С рассветом Илья и Алена отправились в княжеские конюшни за конем Ильи. Но главный конюший на вопрос о Чубатом лишь развел руками.
— Лютый зверь, а не конь!.. Мы его отборным сеном, лучшим овсом, пшеницей белоярой кормили. А он даже расседлать себя не дал! Копытами выбил дверь в конюшне и удрал. В один скок перемахнул через княжий забор, в другой — через киевскую стену городскую… Уж прости нас, богатырь, не знаем теперь, где и искать его.
На лице Ильи не отразилось и тени беспокойства. Наоборот, проявилась гордость за Чубатого.
— Ничего-ничего, — похлопал он широкой мозолистой ладонью по плечу конюшего. — Моего коня никто кроме меня еще приручить не смог. А выбитая дверь — это так, ерунда… Вот в Литве я гостил как-то раз, так там Чубатый одному не в меру прыткому конюшему голову разбил.
Конюший, поняв, что его не бить собираются, а утешают, прислонился к стене и облегченно вздохнул. А Илья с Аленой вернулись в пиршественный зал, откуда уже расползались припозднившиеся гости. Муромец разбудил Дюка Степановича, и они «отправились в поход». То есть, посадив мычащего что-то невнятное Дюка на коня, вывезли его с княжьего двора.
— Куда дальше-то? — спросила Илью Алена, после того, как гридни захлопнули за их спинами ворота.
— А пес его знает, — развел руками Илья. Потом, погладив бороду, он хитро улыбнулся и хлопнул холеную Дюкову лошадку по крупу. — Домой. Домой пошла, родимая.
Лошадь фыркнула и двинулась вперед. Шла она неторопливо, чтобы не уронить храпящего в седле Дюка. Попетляв по киевским улочкам, лошадь уткнулась мордой в забор одного из боярских дворов. Втянув носом воздух, она радостно заржала. Проснувшийся и чуть не упавший от этого с седла Дюк Степанович заорал:
— Анфиска!
Ворота немедленно отворились, и толпа слуг заботливо сняла уже снова успевшего задремать Дюка с коня.
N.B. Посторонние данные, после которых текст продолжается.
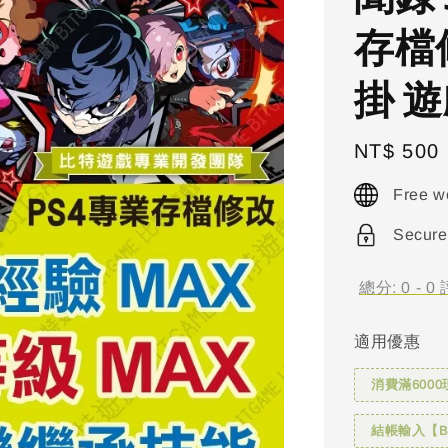
存檔
掛 遊
Regular
NT$ 500
price
Free w
Secure
總分:
0
-
0
適用優惠
消費滿6000
結帳輸入【BI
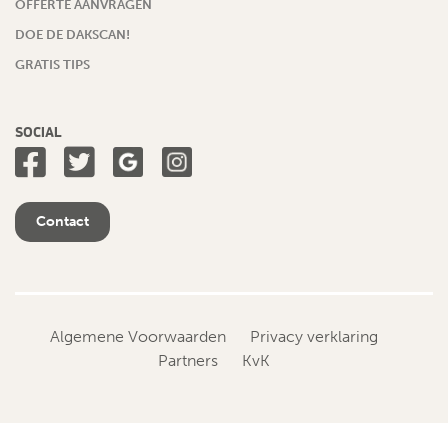
OFFERTE AANVRAGEN
DOE DE DAKSCAN!
GRATIS TIPS
SOCIAL
Contact
Algemene Voorwaarden
Privacy verklaring
Partners
KvK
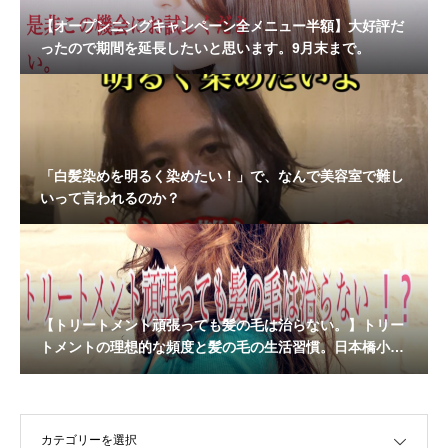
【オープンニングキャンペーン全メニュー半額】大好評だ
ったので期間を延長したいと思います。9月末まで。
「白髪染めを明るく染めたい！」で、なんで美容室で難し
いって言われるのか？
【トリートメント頑張っても髪の毛は治らない。】トリー
トメントの理想的な頻度と髪の毛の生活習慣。日本橋小伝
馬町altemaサロン
OPEN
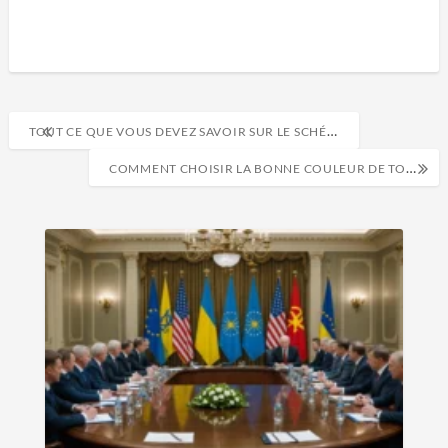
TOUT CE QUE VOUS DEVEZ SAVOIR SUR LE SCHÉMA DE CÂBLAGE DE LA MAISON
COMMENT CHOISIR LA BONNE COULEUR DE TOITURE POUR VOTRE MAISON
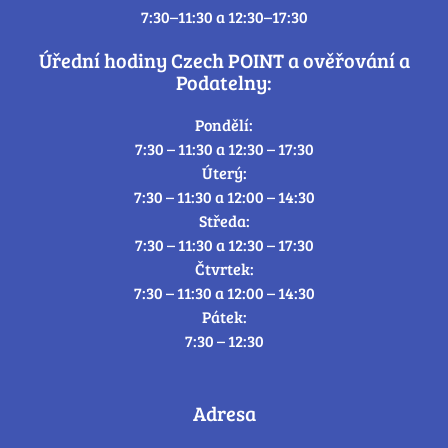
7:30–11:30 a 12:30–17:30
Úřední hodiny Czech POINT a ověřování a
Podatelny:
Pondělí:
7:30 – 11:30 a 12:30 – 17:30
Úterý:
7:30 – 11:30 a 12:00 – 14:30
Středa:
7:30 – 11:30 a 12:30 – 17:30
Čtvrtek:
7:30 – 11:30 a 12:00 – 14:30
Pátek:
7:30 – 12:30
Adresa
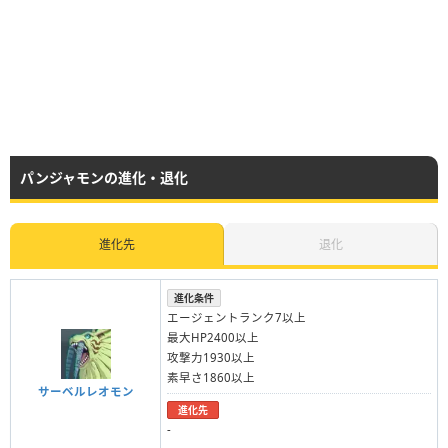
パンジャモンの進化・退化
進化先
退化
進化条件
エージェントランク7以上
最大HP2400以上
攻撃力1930以上
素早さ1860以上
サーベルレオモン
進化先
-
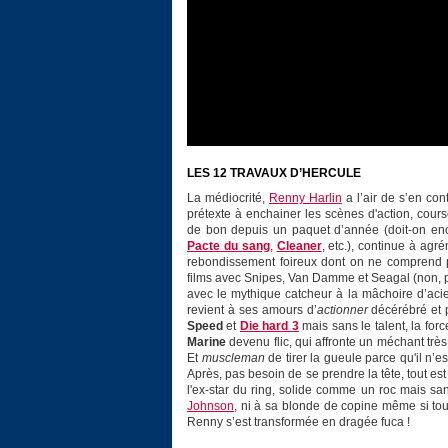
LES 12 TRAVAUX D’HERCULE
La médiocrité,
Renny Harlin
a l’air de s’en con
prétexte à enchainer les scènes d'action, course
de bon depuis un paquet d’année (doit-on en
Pacte du sang
,
Cleaner
, etc.), continue à ag
rebondissement foireux dont on ne comprend pas
films avec Snipes, Van Damme et Seagal (non, pe
avec le mythique catcheur à la mâchoire d’ac
revient à ses amours d’
actionner
décérébré et p
Speed
et
Die hard 3
mais sans le talent, la forc
Marine
devenu flic, qui affronte un méchant très 
Et
muscleman
de tirer la gueule parce qu'il n’e
Après, pas besoin de se prendre la tête, tout est
l'ex-star du ring, solide comme un roc mais san
Johnson
, ni à sa blonde de copine même si tout
Renny s’est transformée en dragée fuca !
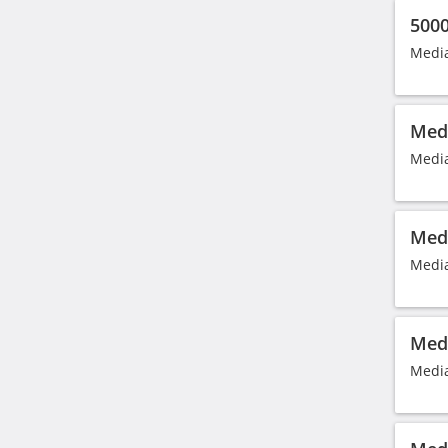
5000
Media
Medi
Media
Medi
Media
Medi
Media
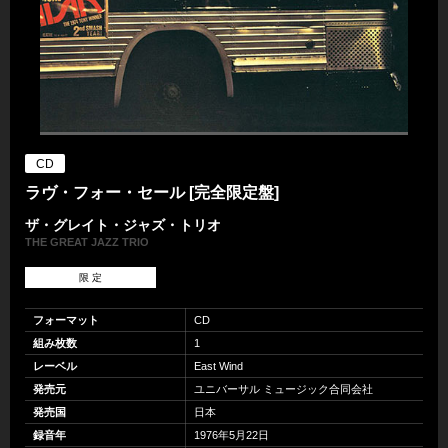
CD
ラヴ・フォー・セール [完全限定盤]
ザ・グレイト・ジャズ・トリオ
THE GREAT JAZZ TRIO
限 定
フォーマット
CD
組み枚数
1
レーベル
East Wind
発売元
ユニバーサル ミュージック合同会社
発売国
日本
録音年
1976年5月22日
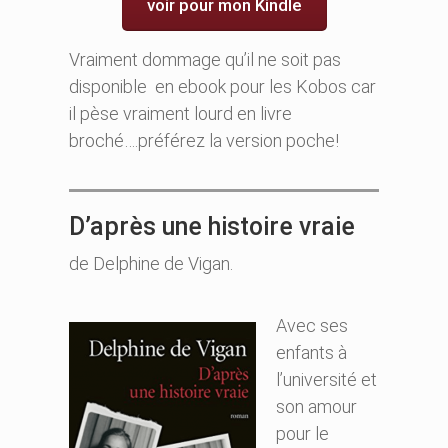
voir pour mon Kindle
Vraiment dommage qu’il ne soit pas
disponible en ebook pour les Kobos car
il pèse vraiment lourd en livre
broché….préférez la version poche!
D’après une histoire vraie
de Delphine de Vigan.
Avec ses
enfants à
l’université et
son amour
pour le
Разбитная хитроглазая красавица-ключница Анфиска рассыпалась в благодарностях перед Ильей и Аленой за то, что те не бросили на пиру и проводили до-дома ее хозяина.
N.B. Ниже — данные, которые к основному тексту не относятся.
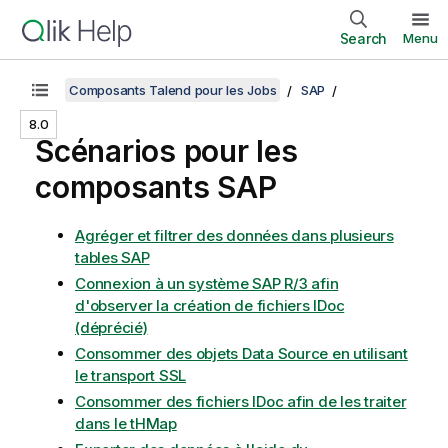
Search
Menu
Composants Talend pour les Jobs
SAP
8.0
Scénarios pour les
composants SAP
Agréger et filtrer des données dans plusieurs
tables SAP
Connexion à un système SAP R/3 afin
d'observer la création de fichiers IDoc
(déprécié)
Consommer des objets Data Source en utilisant
le transport SSL
Consommer des fichiers IDoc afin de les traiter
dans le tHMap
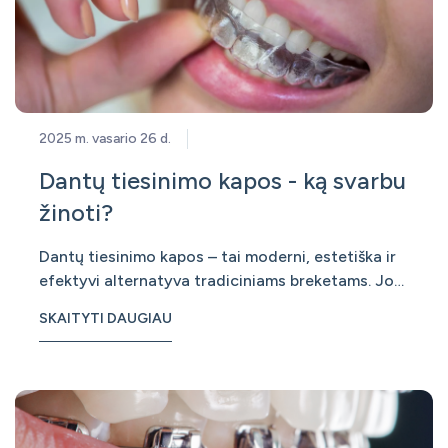
2025 m. vasario 26 d.
Dantų tiesinimo kapos - ką svarbu
žinoti?
Dantų tiesinimo kapos – tai moderni, estetiška ir
efektyvi alternatyva tradiciniams breketams. Jos
tampa vis populiaresnės tarp pacientų, siekiančių
SKAITYTI DAUGIAU
turėti tiesius dantis be diskomforto, kurį gali
sukelti metaliniai breketai. Kas yra dantų
tiesinimo kapos? Dantų tiesinim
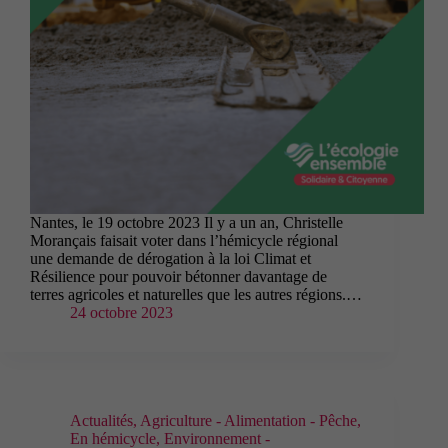
Nantes, le 19 octobre 2023 Il y a un an, Christelle
Morançais faisait voter dans l’hémicycle régional
une demande de dérogation à la loi Climat et
Résilience pour pouvoir bétonner davantage de
terres agricoles et naturelles que les autres régions.…
24 octobre 2023
Actualités
,
Agriculture - Alimentation - Pêche
,
En hémicycle
,
Environnement -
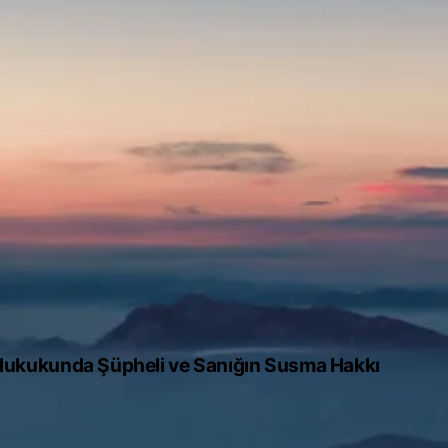
Sanığın
Susma
Hakkı
ukukunda Şüpheli ve Sanığın Susma Hakkı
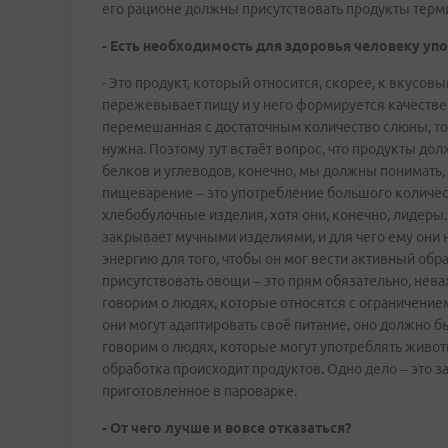
его рационе должны присутствовать продукты терми
- Есть необходимость для здоровья человеку уп
- Это продукт, который относится, скорее, к вкусо
пережевывает пищу и у него формируется качеств
перемешанная с достаточным количество слюны, то 
нужна. Поэтому тут встаёт вопрос, что продукты д
белков и углеводов, конечно, мы должны понимать,
пищеварение – это употребление большого количеств
хлебобулочные изделия, хотя они, конечно, лидеры.
закрывает мучными изделиями, и для чего ему они
энергию для того, чтобы он мог вести активный обр
присутствовать овощи – это прям обязательно, нева
говорим о людях, которые относятся с ограничени
они могут адаптировать своё питание, оно должно б
говорим о людях, которые могут употреблять живот
обработка происходит продуктов. Одно дело – это за
приготовленное в пароварке.
- От чего лучше и вовсе отказаться?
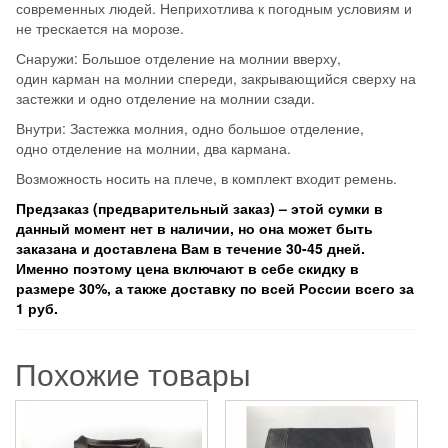
современных людей. Неприхотлива к погодным условиям и
не трескается на морозе.
Снаружи: Большое отделение на молнии вверху,
один карман на молнии спереди, закрывающийся сверху на
застежки и одно отделение на молнии сзади.
Внутри: Застежка молния, одно большое отделение,
одно отделение на молнии, два кармана.
Возможность носить на плече, в комплект входит ремень.
Предзаказ (предварительный заказ) – этой сумки в
данный момент нет в наличии, но она может быть
заказана и доставлена Вам в течение 30-45 дней.
Именно поэтому цена включают в себе скидку в
размере 30%, а также доставку по всей России всего за
1 руб.
Похожие товары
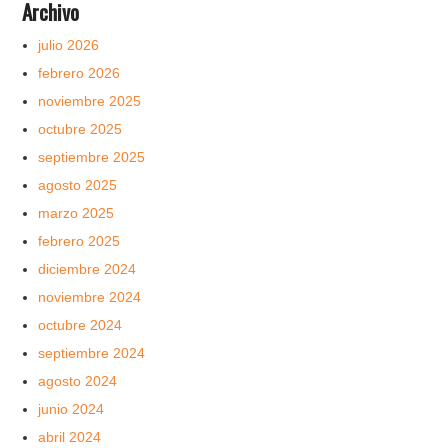
Archivo
julio 2026
febrero 2026
noviembre 2025
octubre 2025
septiembre 2025
agosto 2025
marzo 2025
febrero 2025
diciembre 2024
noviembre 2024
octubre 2024
septiembre 2024
agosto 2024
junio 2024
abril 2024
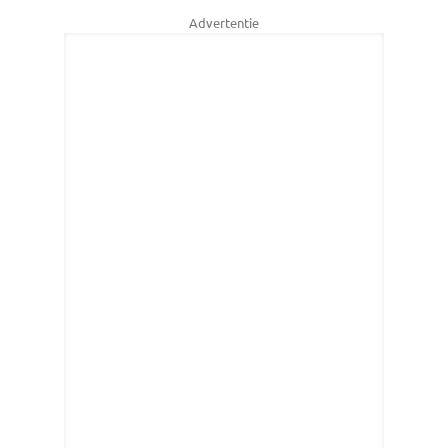
Advertentie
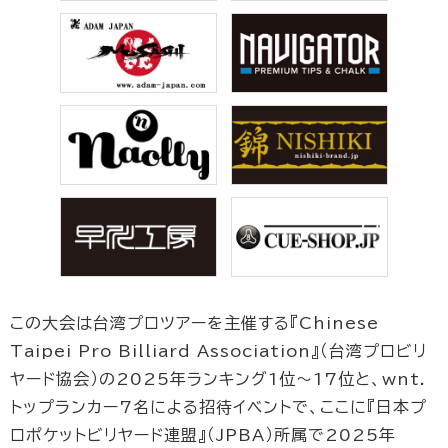
この大会は台湾プロツアーを主催する『Chinese
Taipei Pro Billiard Association』（台湾プロビリ
ヤード協会）の2025年ランキング1位〜17位と、wnt.
トップランカー7名による招待イベントで、ここに『日本プ
ロポケットビリヤード連盟』（JPBA）所属で2025年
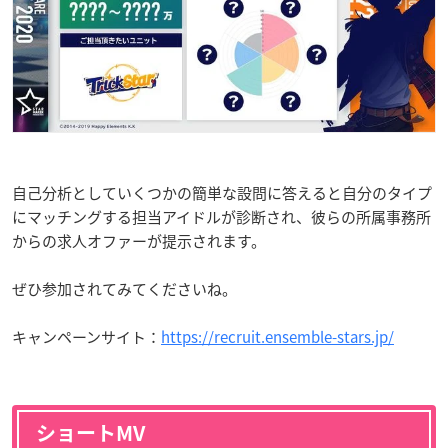
自己分析としていくつかの簡単な設問に答えると自分のタイプ
にマッチングする担当アイドルが診断され、彼らの所属事務所
からの求人オファーが提示されます。
ぜひ参加されてみてくださいね。
キャンペーンサイト：
https://recruit.ensemble-stars.jp/
ショートMV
— Ты вот что передай ему, когда проспится, — прервал ее Илья. — Завтра пусть едет в Курцево. Там у него имение есть, да?
— Точно так. Есть, — закивала ключница.
— Так вот, пусть едет туда завтра же, и там ждет меня, Илью Муромца. А оттель поедем на войну со Змеем. Понятно?
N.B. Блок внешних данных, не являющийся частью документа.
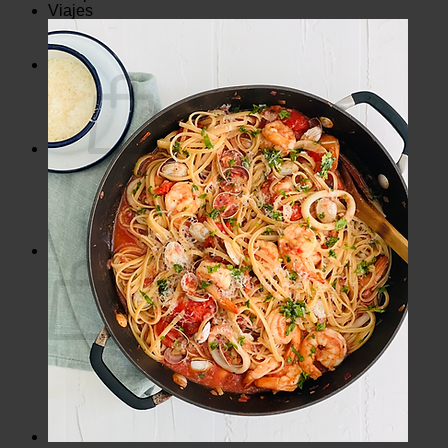
Viajes
Viaje Colombia 2023
Viaje Perú Junio 2022
E-books
No hay productos en el carrito.
Volver a la tienda
Carrito
No hay productos en el carrito.
Volver a la tienda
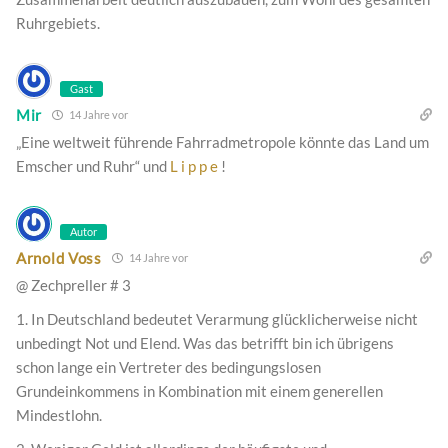
Ruhrgebiets.
Gast
Mir
14 Jahre vor
„Eine weltweit führende Fahrradmetropole könnte das Land um
Emscher und Ruhr“ und
L i p p e
!
Autor
Arnold Voss
14 Jahre vor
@ Zechpreller # 3
1. In Deutschland bedeutet Verarmung glücklicherweise nicht
unbedingt Not und Elend. Was das betrifft bin ich übrigens
schon lange ein Vertreter des bedingungslosen
Grundeinkommens in Kombination mit einem generellen
Mindestlohn.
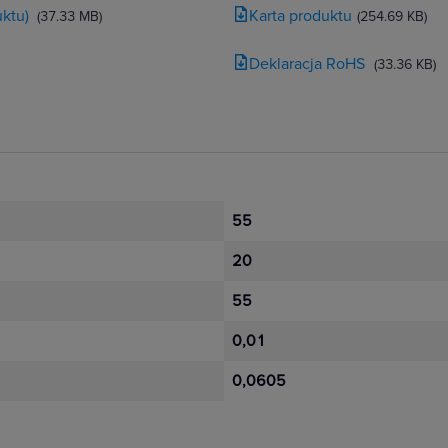
ktu)
Karta produktu
(37.33 MB)
(254.69 KB)
Deklaracja RoHS
(33.36 KB)
55
20
55
0,01
0,0605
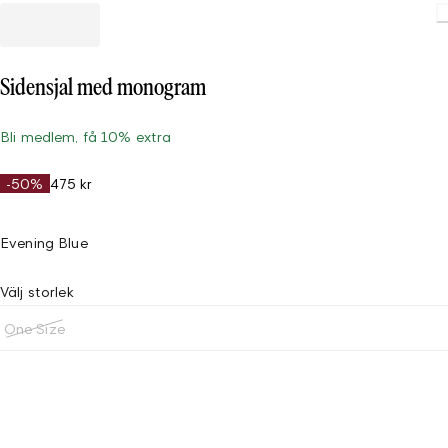
Sidensjal med monogram
Bli medlem, få 10% extra
-50%
475 kr
Evening Blue
Välj storlek
One Size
— Ох, беда пришла, горе горькое! — запричитала Анфиска. — Нашего-то славного барина, Дюка боярского Степаныча, посылает князь на смертушку верну-ю!.. На змею посылает крылату-ю!.. На змею осьмнадцатиглаву-ю!..
— Пошли отсюда, Илья, — заторопилась Алена.
Про себя девушка тоскливо подумала: «Ох, и достанется же мне на орехи от Горыныча. И дня не прошло, а уже слух идет по всему Киеву, что он двенадцати, а то и осьмнадцатиголовый… Ведь ему теперь придется соответствовать…»
— А чего это они все про головы, да про хоботы? — уточнил Илья. — Это точно Горыныч был?